Exercise prompt
The result should consist solely of the line containing "Queso Burrata. (abrir" and the lines that follow it below, each reproduced exactly, the last line included.
:::::
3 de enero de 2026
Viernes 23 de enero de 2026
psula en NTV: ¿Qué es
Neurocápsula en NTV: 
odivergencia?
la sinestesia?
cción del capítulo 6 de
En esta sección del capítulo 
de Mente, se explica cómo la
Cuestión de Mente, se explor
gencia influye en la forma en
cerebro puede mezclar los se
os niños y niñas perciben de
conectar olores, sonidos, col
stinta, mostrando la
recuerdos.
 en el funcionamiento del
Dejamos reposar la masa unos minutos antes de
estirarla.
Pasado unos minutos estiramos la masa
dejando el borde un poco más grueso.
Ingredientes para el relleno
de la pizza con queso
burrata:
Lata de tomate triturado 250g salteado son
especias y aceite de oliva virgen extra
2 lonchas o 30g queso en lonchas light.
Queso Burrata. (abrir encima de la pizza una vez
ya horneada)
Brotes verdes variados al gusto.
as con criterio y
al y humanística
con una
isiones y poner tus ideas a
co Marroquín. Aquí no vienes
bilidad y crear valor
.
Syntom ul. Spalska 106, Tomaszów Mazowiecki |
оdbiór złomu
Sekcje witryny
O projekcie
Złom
:::::
Answer
Queso Burrata. (abrir encima de la pizza una vez
ya horneada)
Brotes verdes variados al gusto.
as con criterio y
al y humanística
con una
isiones y poner tus ideas a
co Marroquín. Aquí no vienes
bilidad y crear valor
.
Syntom ul. Spalska 106, Tomaszów Mazowiecki |
оdbiór złomu
Sekcje witryny
O projekcie
Złom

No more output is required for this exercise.